The Dark Side by Roger Rogerson

The Dark Side by Roger Rogerson

Author:Roger Rogerson [Rogerson, Roger]
Language: eng
Format: epub
Tags: Biography, True Crime
ISBN: 9781925281194
Publisher: Kerr Publishing
Published: 2015-10-13T16:00:00+00:00


10

Job at the G & G Food Store

BLAKEHURST, south of Hurstville, was — and still is — a quiet suburb. There used to be a G & G Food Store, a small supermarket, one of a chain of such stores, among a few shops off the Princes Highway, not far from Tom Ugly’s Bridge. The Carss Park group of shops on the eastern shore of the peninsula — newsagency, a couple of servos and three or four others — was like a small village, a beautiful part of Sydney, where the Georges River widens right out as it flows to Botany Bay. Beautiful homes adorn the natural gifts of the area. The owners of the houses also owned the motor boats and yachts moored there.

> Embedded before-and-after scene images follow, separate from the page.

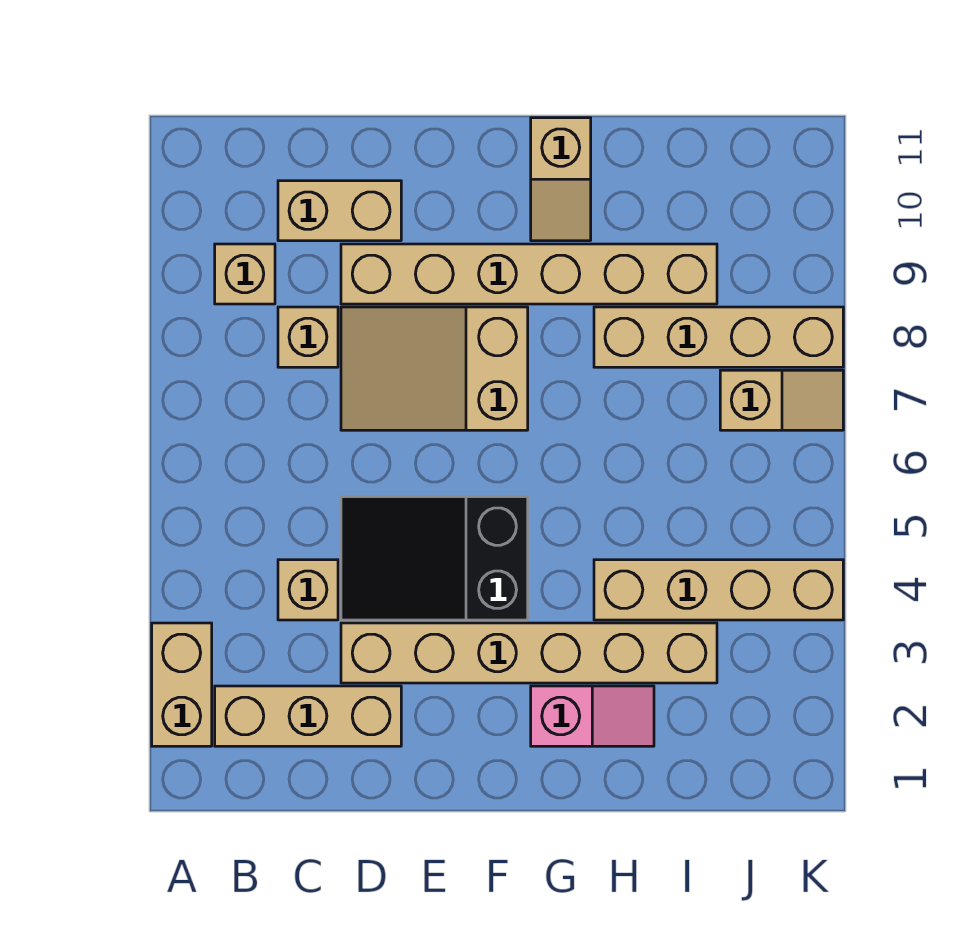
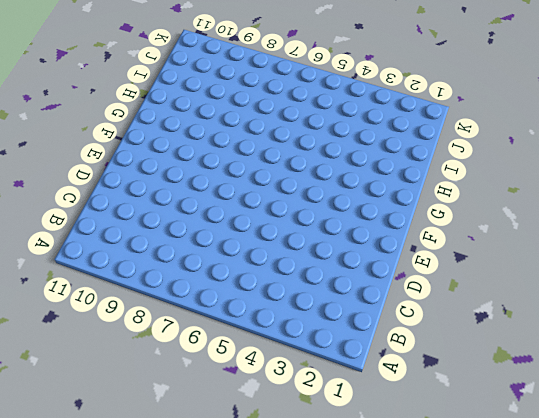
none -> tan 1x2 brick [152,623,212,746]
none -> tan 1x3 brick [215,686,401,746]
none -> tan 1x1 brick [215,244,275,304]

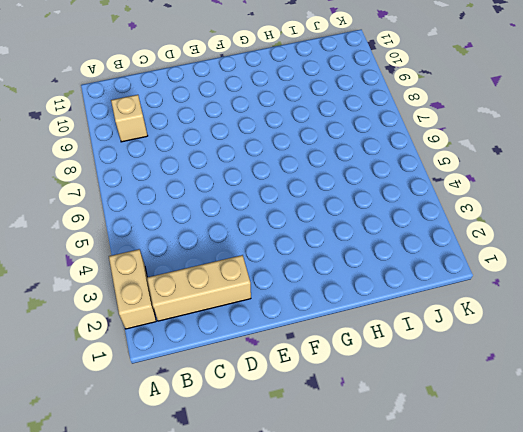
none -> tan 1x1 brick [278,560,338,620]
none -> tan 1x1 brick [278,307,338,367]
none -> tan 1x2 brick [278,181,401,241]

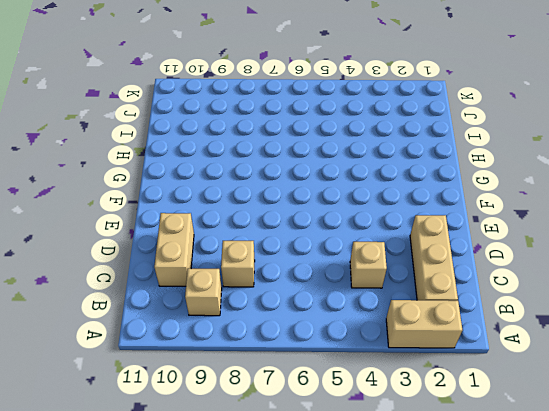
none -> tan 1x6 brick [341,623,717,683]
none -> black 2x3 slope [341,497,528,620]
none -> tan 2x3 slope [341,307,528,430]

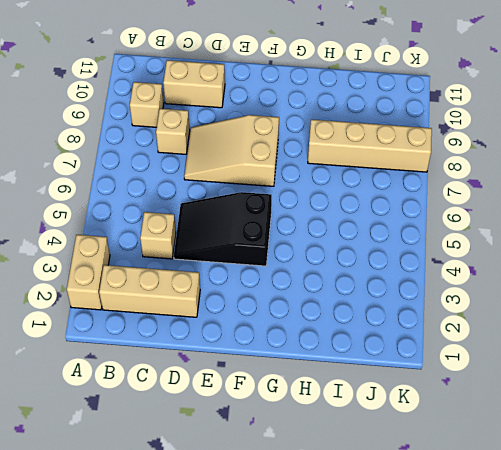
none -> tan 1x6 brick [341,623,717,683]
none -> tan 1x6 brick [341,244,717,304]
none -> pink 1x2 slope [531,686,654,746]

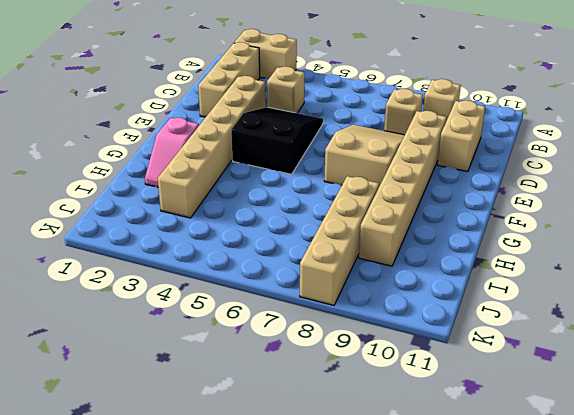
none -> tan 1x2 slope [531,118,591,241]
none -> tan 1x4 brick [594,560,843,620]
none -> tan 1x2 slope [720,370,843,430]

About 6 one Saturday morning in the late 196os I received a telephone call at home. Detective Sergeant Noel Morey said we had been called out ‘to attend’ at Carss Park. Our boss wanted us to get there as soon as possible, to ‘sort it out’.

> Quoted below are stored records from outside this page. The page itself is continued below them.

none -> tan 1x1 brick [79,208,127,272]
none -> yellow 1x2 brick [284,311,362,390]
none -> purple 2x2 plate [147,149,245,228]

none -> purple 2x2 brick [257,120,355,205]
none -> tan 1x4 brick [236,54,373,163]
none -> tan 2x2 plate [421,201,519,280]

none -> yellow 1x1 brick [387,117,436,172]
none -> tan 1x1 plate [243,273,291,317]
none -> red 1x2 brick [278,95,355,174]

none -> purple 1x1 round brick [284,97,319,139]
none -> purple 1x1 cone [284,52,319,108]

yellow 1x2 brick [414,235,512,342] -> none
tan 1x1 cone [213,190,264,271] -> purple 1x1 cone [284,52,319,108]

Noel and I lived fairly close and at that time of the morning it didn’t us take long to get there. Another pair of detectives from the CIB, Detective Sergeant Harry Tupman, for many years a homicide investigator and later the officer in charge of Homicide, and Detective Pringle were also despatched there. Nice drive, but it was clearly time to go to work.

I went into the G & G store. Forty years have passed, but I must admit it still ranks as one of the worst scenes I ever saw.

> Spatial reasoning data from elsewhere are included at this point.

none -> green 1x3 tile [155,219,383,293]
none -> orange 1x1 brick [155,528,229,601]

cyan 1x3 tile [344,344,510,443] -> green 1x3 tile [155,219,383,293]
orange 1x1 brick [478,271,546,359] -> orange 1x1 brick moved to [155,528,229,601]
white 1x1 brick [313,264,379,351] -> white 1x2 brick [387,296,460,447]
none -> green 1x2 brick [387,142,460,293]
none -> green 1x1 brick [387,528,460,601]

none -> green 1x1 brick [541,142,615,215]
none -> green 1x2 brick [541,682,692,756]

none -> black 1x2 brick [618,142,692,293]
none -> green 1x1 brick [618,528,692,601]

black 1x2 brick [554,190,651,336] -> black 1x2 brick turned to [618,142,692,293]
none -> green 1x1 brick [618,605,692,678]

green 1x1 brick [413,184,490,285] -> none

A milko had arrived to make his delivery to the store about 4 a.m. He backed his milk truck down a lane at the back of G & G supermarket, jumped out, and was not surprised to find the roller shutter up about a metre and light shining from the interior. The manager, Mr Charles Carmine De Santis, sometimes arrived early in the morning to do what he normally did at night. Unloading dairy products from his truck and placing them in the doorway under the roller door, the milko half expected De Santis to pull up the roller shutter, and take delivery as he often did, but when the manager didn’t emerge the milko just assumed he was at the front of the shop, loading the shelves. He completed delivering everything and banged on the shutter in case De Santis hadn’t heard him. Banging on a roller shutter raises a racket loud enough to wake anybody but the dead. No show. So he jumped up to floor level, ducked under and walked in.

Bet he wished he hadn’t.

De Santis was in the office, slumped down in the far corner under the sink, head and face covered in blood. Blood was spattered all over the nearby walls and table. He was not moving. The milkman realised Mr De Santis was very much dead. The blood-stained hammer among the bloody receipts and invoices spread all over the place looked like it might have a good deal to do with that.